On Preparing to Read Daniel Woodrell

by Brendan Strong

I recently got Daniel Woodrell’s new collection of short stories (The Outlaw Album). This is going to be a tough. In a good way.

Some background: I first read Daniel Woodrell a good few years ago (maybe 2003 or 2004). Having raved about Cormac McCarthy’s Blood Meridian, the guy I worked for said: “Yeah, it’s very good. You should read Woodrell though.” “Woodrell?” I said. “Woodrell.” he said. The next day, be brought in The Death of Sweet Mister. I read it in 2 sittings, then read it again over the course of two weeks.  I was exhilarated, heart broken, strung out with suspense, appalled by behaviour of some characters, appalled by the lives others had to live. I had to have more. I searched out more books by Woodrell, but found little in shops. I had to borrow, beg and Amazon those that I could get.

Then Winter’s Bone came out. This became a film. The positive publicity and critical review of Winter’s Bone meant Woodrell’s fiction got something of a boost. It also  spurred me to return to the books that captivated me for so long. Luckily, I found a great bookshop, near where I work, that could get the Woodrell I needed (http://www.ravenbooks.ie/ in Blackrock, for the curious or those in need of a book).

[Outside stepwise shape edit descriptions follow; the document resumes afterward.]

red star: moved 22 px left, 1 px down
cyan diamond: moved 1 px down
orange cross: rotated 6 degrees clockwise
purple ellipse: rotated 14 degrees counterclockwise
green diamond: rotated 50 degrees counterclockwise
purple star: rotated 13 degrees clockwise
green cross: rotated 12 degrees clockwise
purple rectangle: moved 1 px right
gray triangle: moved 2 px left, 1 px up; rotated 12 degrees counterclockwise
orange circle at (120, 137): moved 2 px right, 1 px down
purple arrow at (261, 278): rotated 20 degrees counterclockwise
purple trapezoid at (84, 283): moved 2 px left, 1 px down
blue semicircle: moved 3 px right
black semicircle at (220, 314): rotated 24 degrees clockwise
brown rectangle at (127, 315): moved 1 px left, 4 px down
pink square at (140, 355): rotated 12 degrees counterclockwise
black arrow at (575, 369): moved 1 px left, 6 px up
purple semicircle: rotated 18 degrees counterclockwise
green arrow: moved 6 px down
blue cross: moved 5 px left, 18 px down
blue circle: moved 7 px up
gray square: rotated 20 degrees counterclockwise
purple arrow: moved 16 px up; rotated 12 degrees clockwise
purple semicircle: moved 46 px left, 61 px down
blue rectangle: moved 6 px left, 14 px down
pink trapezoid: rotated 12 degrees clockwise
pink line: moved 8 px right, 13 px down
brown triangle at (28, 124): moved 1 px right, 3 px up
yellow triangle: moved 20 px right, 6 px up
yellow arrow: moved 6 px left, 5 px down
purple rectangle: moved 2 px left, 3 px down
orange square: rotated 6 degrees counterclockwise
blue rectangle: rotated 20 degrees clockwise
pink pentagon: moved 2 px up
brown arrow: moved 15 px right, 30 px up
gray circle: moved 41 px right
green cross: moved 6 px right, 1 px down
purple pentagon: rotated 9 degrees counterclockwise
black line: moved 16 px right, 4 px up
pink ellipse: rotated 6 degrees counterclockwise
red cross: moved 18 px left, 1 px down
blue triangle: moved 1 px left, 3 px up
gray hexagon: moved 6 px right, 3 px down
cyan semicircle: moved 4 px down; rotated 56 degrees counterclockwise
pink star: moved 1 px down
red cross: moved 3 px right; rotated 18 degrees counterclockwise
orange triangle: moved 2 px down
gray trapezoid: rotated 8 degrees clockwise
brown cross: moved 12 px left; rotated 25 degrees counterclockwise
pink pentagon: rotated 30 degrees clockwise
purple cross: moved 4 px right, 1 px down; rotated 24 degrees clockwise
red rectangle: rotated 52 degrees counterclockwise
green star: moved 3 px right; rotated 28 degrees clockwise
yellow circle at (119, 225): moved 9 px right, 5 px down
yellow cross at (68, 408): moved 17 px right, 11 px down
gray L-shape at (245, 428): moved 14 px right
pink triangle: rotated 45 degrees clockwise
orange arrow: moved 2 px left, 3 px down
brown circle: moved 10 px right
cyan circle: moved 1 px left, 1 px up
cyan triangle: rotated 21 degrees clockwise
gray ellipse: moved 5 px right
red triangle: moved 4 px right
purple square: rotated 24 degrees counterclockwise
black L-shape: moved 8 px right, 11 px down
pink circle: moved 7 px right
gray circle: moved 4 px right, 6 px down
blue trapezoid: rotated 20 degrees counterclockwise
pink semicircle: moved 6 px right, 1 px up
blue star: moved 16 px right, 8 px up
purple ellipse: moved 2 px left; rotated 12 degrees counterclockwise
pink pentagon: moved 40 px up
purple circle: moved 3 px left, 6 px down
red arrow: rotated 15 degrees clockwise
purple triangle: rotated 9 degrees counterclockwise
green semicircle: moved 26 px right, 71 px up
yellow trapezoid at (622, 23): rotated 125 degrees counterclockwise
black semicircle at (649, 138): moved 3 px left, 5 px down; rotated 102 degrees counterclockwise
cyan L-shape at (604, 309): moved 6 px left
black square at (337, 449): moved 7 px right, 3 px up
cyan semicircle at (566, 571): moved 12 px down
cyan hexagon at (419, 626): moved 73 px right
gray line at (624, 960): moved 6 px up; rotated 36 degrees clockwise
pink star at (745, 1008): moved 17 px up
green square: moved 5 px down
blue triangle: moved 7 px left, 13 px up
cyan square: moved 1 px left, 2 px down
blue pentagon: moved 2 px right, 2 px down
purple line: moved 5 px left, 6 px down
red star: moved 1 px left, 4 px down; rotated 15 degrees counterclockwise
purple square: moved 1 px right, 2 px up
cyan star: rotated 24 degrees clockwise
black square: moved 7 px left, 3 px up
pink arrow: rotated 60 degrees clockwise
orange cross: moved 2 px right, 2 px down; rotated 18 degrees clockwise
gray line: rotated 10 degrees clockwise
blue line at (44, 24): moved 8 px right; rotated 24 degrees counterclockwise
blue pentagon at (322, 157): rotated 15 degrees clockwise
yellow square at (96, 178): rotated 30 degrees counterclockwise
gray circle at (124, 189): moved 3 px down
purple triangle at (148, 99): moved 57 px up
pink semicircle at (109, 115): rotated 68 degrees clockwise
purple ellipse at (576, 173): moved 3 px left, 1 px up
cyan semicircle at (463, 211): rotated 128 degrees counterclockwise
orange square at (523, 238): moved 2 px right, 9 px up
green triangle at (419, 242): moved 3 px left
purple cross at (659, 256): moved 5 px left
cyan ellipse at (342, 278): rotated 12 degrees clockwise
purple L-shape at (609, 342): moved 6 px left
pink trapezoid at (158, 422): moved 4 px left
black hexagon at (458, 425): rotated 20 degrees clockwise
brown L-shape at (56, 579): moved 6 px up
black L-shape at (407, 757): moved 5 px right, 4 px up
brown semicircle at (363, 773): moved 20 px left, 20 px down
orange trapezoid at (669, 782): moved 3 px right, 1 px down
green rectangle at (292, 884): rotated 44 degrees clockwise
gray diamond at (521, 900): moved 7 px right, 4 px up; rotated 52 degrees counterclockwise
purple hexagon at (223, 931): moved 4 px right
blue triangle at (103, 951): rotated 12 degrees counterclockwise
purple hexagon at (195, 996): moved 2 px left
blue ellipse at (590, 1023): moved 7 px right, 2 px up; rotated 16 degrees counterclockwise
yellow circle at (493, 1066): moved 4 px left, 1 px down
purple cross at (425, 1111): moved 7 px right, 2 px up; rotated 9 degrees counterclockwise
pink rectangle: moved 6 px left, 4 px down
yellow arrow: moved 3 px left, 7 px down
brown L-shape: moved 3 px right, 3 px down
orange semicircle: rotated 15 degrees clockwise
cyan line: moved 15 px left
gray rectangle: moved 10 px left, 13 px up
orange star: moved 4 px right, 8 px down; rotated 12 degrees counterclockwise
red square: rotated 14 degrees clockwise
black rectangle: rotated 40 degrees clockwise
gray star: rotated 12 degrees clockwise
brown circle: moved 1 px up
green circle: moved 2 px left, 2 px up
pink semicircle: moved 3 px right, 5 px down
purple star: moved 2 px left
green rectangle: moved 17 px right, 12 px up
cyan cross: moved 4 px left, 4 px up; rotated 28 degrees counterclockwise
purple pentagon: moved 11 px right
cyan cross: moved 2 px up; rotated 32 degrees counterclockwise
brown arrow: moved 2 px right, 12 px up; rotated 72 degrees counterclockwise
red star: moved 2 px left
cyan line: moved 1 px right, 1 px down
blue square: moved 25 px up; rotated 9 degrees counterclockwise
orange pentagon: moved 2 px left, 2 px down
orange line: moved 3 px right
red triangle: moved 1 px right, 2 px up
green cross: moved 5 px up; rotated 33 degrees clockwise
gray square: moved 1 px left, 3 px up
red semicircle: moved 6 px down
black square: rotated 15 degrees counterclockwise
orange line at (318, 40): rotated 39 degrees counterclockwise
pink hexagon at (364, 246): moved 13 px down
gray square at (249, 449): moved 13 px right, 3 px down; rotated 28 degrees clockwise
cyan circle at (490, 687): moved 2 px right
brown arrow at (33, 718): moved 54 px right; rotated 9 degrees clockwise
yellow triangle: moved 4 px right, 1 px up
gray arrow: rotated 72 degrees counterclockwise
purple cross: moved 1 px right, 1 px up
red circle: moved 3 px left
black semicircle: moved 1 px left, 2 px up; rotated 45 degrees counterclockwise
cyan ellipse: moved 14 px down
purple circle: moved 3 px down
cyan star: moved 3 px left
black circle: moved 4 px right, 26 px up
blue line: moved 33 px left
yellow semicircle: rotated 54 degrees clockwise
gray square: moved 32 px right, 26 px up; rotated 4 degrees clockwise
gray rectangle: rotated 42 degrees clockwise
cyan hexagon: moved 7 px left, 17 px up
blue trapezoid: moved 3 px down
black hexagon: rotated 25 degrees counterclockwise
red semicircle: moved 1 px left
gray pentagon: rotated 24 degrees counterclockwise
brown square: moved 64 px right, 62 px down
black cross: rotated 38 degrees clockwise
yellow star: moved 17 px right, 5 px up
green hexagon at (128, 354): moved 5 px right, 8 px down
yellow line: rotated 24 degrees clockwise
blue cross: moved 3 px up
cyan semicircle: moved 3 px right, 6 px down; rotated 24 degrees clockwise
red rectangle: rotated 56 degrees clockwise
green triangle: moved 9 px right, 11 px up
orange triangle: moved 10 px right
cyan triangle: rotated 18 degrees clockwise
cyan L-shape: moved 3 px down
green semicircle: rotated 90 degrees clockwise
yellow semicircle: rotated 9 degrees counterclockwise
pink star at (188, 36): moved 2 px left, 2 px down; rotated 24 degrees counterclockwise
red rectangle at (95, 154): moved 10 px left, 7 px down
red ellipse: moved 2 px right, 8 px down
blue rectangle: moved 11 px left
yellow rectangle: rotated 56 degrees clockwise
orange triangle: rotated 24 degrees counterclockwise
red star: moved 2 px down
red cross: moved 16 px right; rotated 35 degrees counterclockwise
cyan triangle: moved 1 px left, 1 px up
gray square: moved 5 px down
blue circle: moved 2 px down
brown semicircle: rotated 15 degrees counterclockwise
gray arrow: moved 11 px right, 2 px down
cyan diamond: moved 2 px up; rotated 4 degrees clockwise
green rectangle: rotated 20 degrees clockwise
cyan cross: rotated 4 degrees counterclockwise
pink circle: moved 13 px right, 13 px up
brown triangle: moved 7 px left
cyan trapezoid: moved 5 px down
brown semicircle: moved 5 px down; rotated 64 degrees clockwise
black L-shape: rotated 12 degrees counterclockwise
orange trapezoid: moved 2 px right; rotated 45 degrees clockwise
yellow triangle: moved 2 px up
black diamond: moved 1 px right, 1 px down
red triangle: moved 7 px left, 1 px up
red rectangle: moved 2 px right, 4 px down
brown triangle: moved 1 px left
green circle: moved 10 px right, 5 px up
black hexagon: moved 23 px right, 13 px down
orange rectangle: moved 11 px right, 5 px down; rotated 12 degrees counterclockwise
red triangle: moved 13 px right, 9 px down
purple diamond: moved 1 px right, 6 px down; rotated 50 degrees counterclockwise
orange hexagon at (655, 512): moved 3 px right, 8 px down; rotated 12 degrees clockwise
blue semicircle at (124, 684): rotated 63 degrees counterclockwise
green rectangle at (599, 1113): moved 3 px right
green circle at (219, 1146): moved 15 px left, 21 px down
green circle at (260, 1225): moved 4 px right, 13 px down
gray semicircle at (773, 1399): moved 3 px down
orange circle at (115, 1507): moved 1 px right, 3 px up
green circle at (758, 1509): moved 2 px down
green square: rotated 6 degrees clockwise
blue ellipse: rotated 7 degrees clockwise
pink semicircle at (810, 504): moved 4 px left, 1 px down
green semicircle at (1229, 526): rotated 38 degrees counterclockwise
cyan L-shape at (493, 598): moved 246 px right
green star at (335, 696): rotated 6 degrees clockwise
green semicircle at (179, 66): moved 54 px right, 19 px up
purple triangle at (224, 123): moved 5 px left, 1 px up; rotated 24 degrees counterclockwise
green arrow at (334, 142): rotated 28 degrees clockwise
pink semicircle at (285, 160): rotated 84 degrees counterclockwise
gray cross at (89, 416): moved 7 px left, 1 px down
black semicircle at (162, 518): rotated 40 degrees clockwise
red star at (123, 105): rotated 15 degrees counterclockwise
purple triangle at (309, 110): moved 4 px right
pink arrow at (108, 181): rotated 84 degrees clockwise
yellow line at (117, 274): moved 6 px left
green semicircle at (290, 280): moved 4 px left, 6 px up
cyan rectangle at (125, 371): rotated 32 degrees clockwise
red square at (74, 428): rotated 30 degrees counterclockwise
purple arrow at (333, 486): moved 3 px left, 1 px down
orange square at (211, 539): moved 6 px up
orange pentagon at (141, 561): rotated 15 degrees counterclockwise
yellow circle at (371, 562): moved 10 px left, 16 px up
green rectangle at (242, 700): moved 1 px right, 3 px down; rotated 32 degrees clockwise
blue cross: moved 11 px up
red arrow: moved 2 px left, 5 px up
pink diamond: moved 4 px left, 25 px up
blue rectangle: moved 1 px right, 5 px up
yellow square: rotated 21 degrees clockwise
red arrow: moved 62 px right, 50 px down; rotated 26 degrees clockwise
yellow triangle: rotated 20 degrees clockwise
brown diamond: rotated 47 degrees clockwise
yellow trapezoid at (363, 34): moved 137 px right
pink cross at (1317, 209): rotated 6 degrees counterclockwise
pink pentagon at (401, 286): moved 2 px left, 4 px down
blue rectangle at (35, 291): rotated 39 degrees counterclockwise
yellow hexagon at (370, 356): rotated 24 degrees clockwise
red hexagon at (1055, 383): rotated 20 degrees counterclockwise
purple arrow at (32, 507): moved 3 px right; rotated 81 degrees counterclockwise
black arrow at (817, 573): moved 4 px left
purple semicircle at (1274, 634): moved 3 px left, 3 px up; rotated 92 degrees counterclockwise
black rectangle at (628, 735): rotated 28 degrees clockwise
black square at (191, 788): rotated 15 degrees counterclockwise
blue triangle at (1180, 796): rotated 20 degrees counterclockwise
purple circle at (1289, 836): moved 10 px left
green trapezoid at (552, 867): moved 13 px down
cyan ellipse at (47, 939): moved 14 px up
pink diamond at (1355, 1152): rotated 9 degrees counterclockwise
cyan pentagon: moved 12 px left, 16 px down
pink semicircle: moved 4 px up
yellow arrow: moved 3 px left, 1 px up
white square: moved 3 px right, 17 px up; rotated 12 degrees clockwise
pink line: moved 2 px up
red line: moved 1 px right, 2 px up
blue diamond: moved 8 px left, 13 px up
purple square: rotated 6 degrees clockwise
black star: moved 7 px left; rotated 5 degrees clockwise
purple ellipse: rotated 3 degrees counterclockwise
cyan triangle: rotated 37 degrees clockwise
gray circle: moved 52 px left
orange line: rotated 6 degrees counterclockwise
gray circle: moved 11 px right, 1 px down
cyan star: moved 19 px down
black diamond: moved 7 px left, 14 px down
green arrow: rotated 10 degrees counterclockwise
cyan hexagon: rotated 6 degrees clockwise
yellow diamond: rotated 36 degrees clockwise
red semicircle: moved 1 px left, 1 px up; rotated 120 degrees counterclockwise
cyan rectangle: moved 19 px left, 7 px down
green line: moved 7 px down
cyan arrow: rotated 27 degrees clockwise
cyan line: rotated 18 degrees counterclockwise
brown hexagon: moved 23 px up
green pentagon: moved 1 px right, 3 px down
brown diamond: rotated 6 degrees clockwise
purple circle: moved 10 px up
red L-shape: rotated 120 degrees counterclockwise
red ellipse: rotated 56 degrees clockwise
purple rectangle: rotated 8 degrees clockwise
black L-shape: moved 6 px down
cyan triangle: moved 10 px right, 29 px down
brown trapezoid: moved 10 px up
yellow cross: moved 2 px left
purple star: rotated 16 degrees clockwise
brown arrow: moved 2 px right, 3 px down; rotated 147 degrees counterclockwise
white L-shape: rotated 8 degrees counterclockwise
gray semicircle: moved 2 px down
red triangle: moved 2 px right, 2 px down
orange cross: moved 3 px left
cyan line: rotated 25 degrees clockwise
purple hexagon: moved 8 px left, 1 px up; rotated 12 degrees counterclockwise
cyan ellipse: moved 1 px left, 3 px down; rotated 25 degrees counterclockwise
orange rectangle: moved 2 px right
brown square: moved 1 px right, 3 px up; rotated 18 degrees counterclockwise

Luckily, many of the books I had enjoyed were being reprinted. The Bayou Trilogy – a series of detective-type novels, centring around a central character; and based in a city where there are no tracks for one to be on the right side.  These are written and intended as fast-paced stories, not so much whodunnit (but a bit of that) as a fairly kinetic unravelling of a story, within which different strands are found to be unexpectedly – but unavoidably – knotted together.  They aren’t high literature, but they still leave you gasping for air.

Of his more literary books, there is Winter’s Bone (probably the best known), Death of Sweet Mister (my personal favourite), Tomato Red and Give Us  a Kiss. There is also a historic novel,  Woe to Live On, which Ang Lee turned into the movie “Ride with the Devil”.

Woe to Live On is the only one I haven’t read, finding it very hard to get (although, right now, Give Us a Kiss is proving impossible also).

Woodrell has a very readable style; he grabs you by the throat then shakes you until you are good and shook. Despite this kinetic approach, his literary novels land something in every punch – nothing is wasted or used simply “for effect”.  He brings to life very difficult characters using what seem to be the most simple brush strokes. Within a few pages, you can feel like you’ve known a character for years: one that has suffered deprivation, possibly abuse, dealt with violence in more ways than most, has very particular views about life (whether it be that there is or is not hope &c.).  You understand their views on life; you empathise. You nearly never feel pity for these characters – there are no “victims”. They are merely human, and presented entirely unjudged. The effect is remarkable, and makes a book like The Death of Sweet Mister (violent, oedipal, abusive, socially realistic, a look at youth and growing up in the mountains of middle America) readable in 2 days or 2 weeks.

This intensity is what makes reading Woodrell tough. Tough in a good way – you come out the other end completely shaken. When approaching the next, there is this apprehension: You must be ready. You must have plenty of rest, put aside time, and be ready to be shaken mentally and emotionally. This is what makes Woodrell one of the best writers working today. This is what makes me want to start reading “The Outlaw Album” with the  same trepidation and attraction as one about to walk on coals.